Schenectady County

Glenville training center plans on hold

A project to build a public safety training center is on indefinite hold because a $2.5 million gran
PHOTOGRAPHER:

A project to build a public safety training center is on indefinite hold because a $2.5 million grant has not been released by the state.

The Homeland Security and Public Safety Training Consortium had sought to build a facility on a 12-acre parcel at 1725 Vley Road. It would include classrooms, a fire tower and an outdoor course where police officers and firefighters could practice driving their vehicles.

But the funding has not been authorized because of New York’s fiscal crisis.

“With all the confusion and what’s been going on over there, it wound up being taken back by the state,” said Pat Smith, director of the Zone 5 Regional Law Enforcement Police Academy, one of the consortium partners. “We’re trying to find other sources of funding at this point.”
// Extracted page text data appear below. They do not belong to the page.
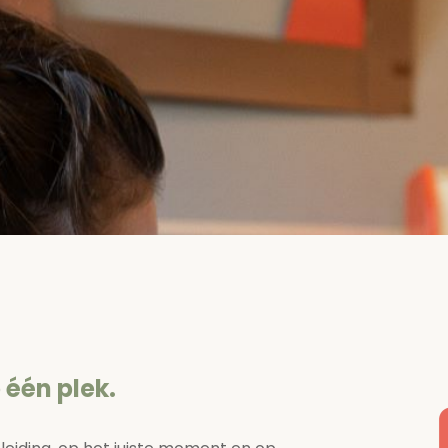
 één plek.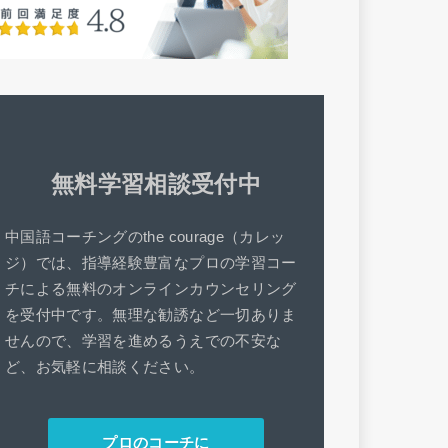
無料学習相談受付中
中国語コーチングのthe courage（カレッ
ジ）では、指導経験豊富なプロの学習コー
チによる無料のオンラインカウンセリング
を受付中です。無理な勧誘など一切ありま
せんので、学習を進めるうえでの不安な
ど、お気軽に相談ください。
プロのコーチに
The consortium had received two grants for the project — a $414,000 planning grant from the state Division of Criminal Justice Services and a $2.5 million capital project grant obtained by state Sen. Hugh Farley, R-Niskayuna, in 2006. However, the consortium spent the next few years waiting for the state to deed the property to Glenville and negotiating a lease with the town. Then it had to go through site review. The Glenville Planning and Zoning Commission unanimously approved the project in May 2008.

“We got held up by Glenville for almost 3 1⁄2 years trying to go through all the different committees we had to go through,” Smith said. “By the time we got all our ducks in order, the budget crisis hit in Albany.”
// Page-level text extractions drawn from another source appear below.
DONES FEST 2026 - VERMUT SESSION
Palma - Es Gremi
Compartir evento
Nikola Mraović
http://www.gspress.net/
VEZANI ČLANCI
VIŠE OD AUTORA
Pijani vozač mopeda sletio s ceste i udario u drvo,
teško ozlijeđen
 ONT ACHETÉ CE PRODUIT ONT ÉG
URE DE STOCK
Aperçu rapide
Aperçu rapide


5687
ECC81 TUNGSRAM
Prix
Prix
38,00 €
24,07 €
The consortium found out in late fall that the $2.5 million was no longer available. It had already started to put out requests for proposals to do preliminary site work.

Smith said the consortium is working with Farley’s office to try to obtain funding and the consortium is also looking at federal grant funding.
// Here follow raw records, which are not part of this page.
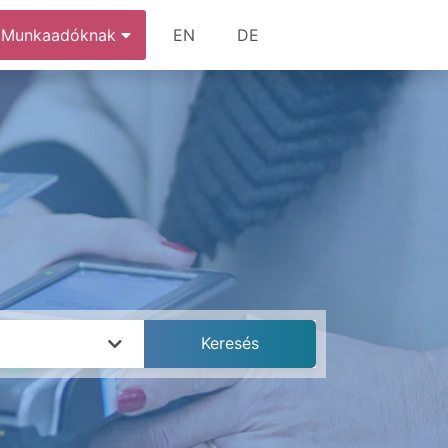
Munkaadóknak
EN
DE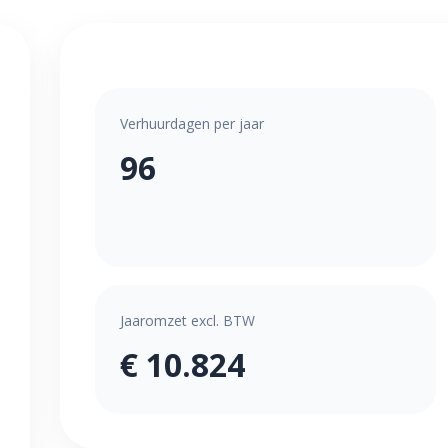
Verhuurdagen per jaar
96
Jaaromzet excl. BTW
€ 10.824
Farley’s spokesman, Peter Edman, said the money is tied up because of the budget situation but has not been lost.

“It’s something that we’re still pursuing and hopefully we’ll be able to move forward on,” he said.

The consortium’s partners are still interested in the project. Other partners include Glenville Fire Tower Inc., the Schenectady Fire Department and Schenectady County Community College.

The initial planning grant was used by SCCC to develop a long-distance program where students take a paramedic course through a video hookup with Hudson Valley Community College twice a week. The students travel to HVCC one other day a week.

SCCC President Quintin B. Bullock confirmed the training center project is stalled.

“We are reviewing all of our programs and as we go through our strategic planning, we’ll identify where we stand,” he said.

That process will be wrapped up by the end of May.